We dispense with a heavy flamethrowing unit (shoot the fuel tank, of course) and we're in Vaas' world. The lights dim, and Vaas' face appears, spread over a dozen TVs. He's accusing us of being a disappointment, a rat in a Skinner box. A Skinner Box is an artificial system of stimulus, response and reward, used by Skinner to train animals. It's also one of the ways you can dismiss video games. After all, what are video games but brilliant processes of stimulus, response and reward? It's the first inkling that Far Cry 3 is going to pull a fourth-wall breaker on us, but thankfully it stays classy.
When we eventually find Vaas, he comes out of nowhere in a scripted ambush. He plants a knife in our shoulder, triggering a collapse and a hallucination. We're on a path of TVs, flashing with primal words of survival. “Fuck” and “kill” feature prominently, as you'd expect in a psychopath's vision. It's easy to forget that this isn't Vaas world, but Brody's own dream. It's one of obsession Vaas is pole-dancing to the right. You can see yourself having sex with his sister to the left - at least until a glitch in the dream replaces you with Vaas. And there, are the end of the path, is another Vaas.
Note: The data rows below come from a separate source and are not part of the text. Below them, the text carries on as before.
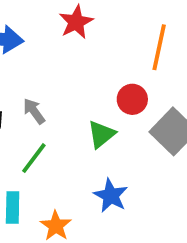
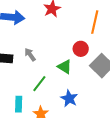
green triangle: (101, 134) -> (65, 67), turned -49
green line: (34, 158) -> (39, 84), moved

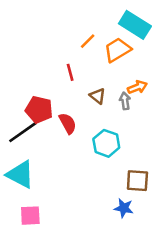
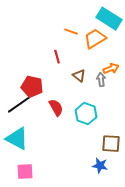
orange line: (88, 41) -> (71, 32), turned 64
red semicircle: (68, 123) -> (56, 108), moved

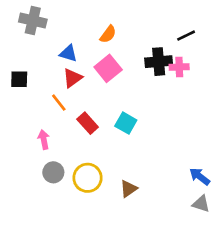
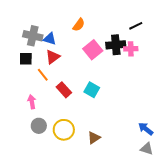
gray cross: (33, 21) -> (33, 36), moved
pink square: (108, 68) -> (93, 50), moved
black square: (19, 79) -> (26, 59), moved

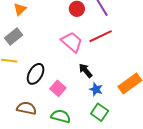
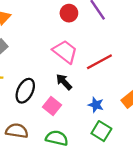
red line: (101, 36) -> (99, 62), moved
black arrow: (86, 71) -> (64, 82), moved

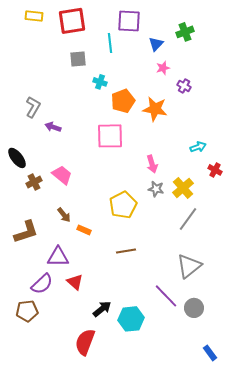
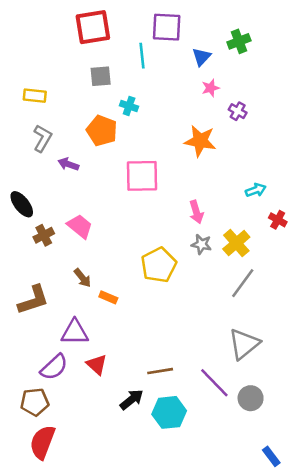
yellow rectangle: (34, 16) -> (35, 96), moved
orange pentagon: (123, 101) -> (102, 131), moved, turned -30
brown line: (126, 251) -> (160, 371), moved
red semicircle: (85, 342) -> (42, 442), moved

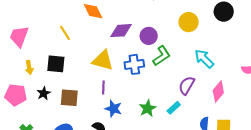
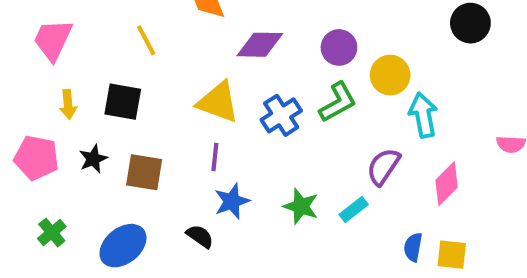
yellow circle: (189, 22) -> (390, 75), moved
purple circle: (149, 36) -> (339, 47), moved
cyan arrow: (204, 59) -> (423, 115), turned 30
blue cross: (134, 64) -> (281, 115), turned -30
green star: (148, 108) -> (301, 206), turned -30
blue star: (113, 109) -> (232, 201), turned 30

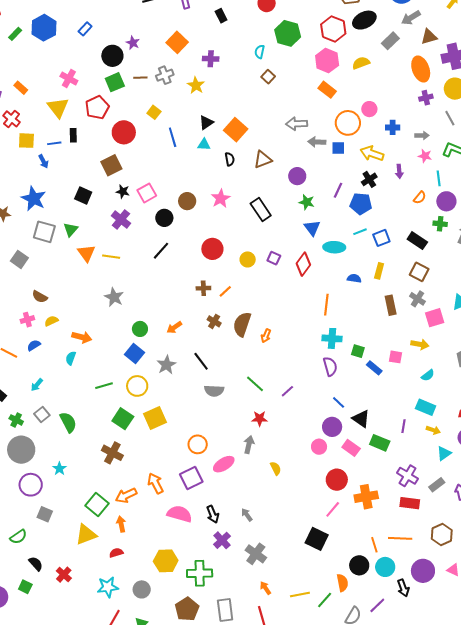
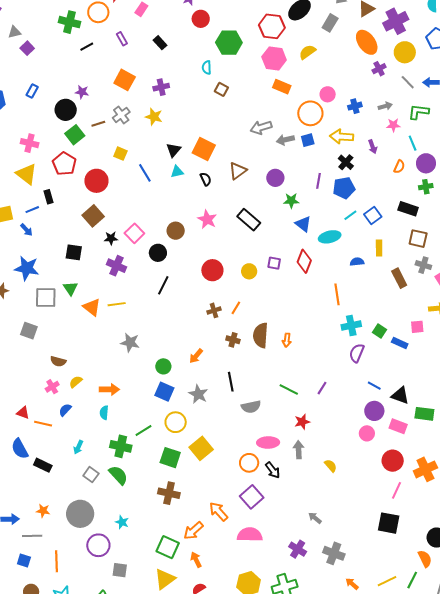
green square: (358, 351) -> (379, 331), turned 32
black line: (201, 361) -> (231, 382), turned 42
purple semicircle: (330, 366) -> (357, 353), turned -126
green cross: (16, 420) -> (121, 446), moved, size x1.5
pink ellipse: (224, 464) -> (268, 442), moved, turned 45
black arrow: (213, 514) -> (273, 470), moved

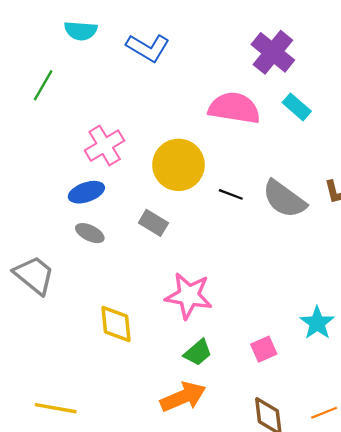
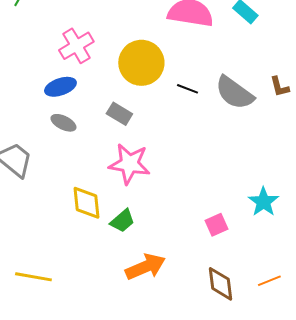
pink star: (189, 296) -> (129, 164), moved
green trapezoid: (198, 352) -> (122, 221), moved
Underlit in all the colours by his Disco 2000 carpet of TV.
He grabs our gun and plants it on his head, ordering us to kill him. It's a callback to the beginning of the game, where he did the same thing to Brody's friend, before killing him. It's that moment of Bioshock, where choice is taken away. It's also not Vaas, as our friend's face glitches accusingly into his place.
That's the end of the demo. Far Cry 3 looks like its taken on board some feedback from the last game (yes, there is fast travel, no, the guns don't jam), and added an entirely unexpected element of intelligence and layered narrative. Just one thing - if this turns out to pull a Buffy or an Estacado, where you're not sure if Brody's in a mental asylum or not, we won't be happy. But Yohalem inspires confidence. “One of the biggest pleasures in telling a story is playing with the audience's expectations, and pulling the rug from under their feet. And there are going to be some pretty big rugs in Far Cry 3.”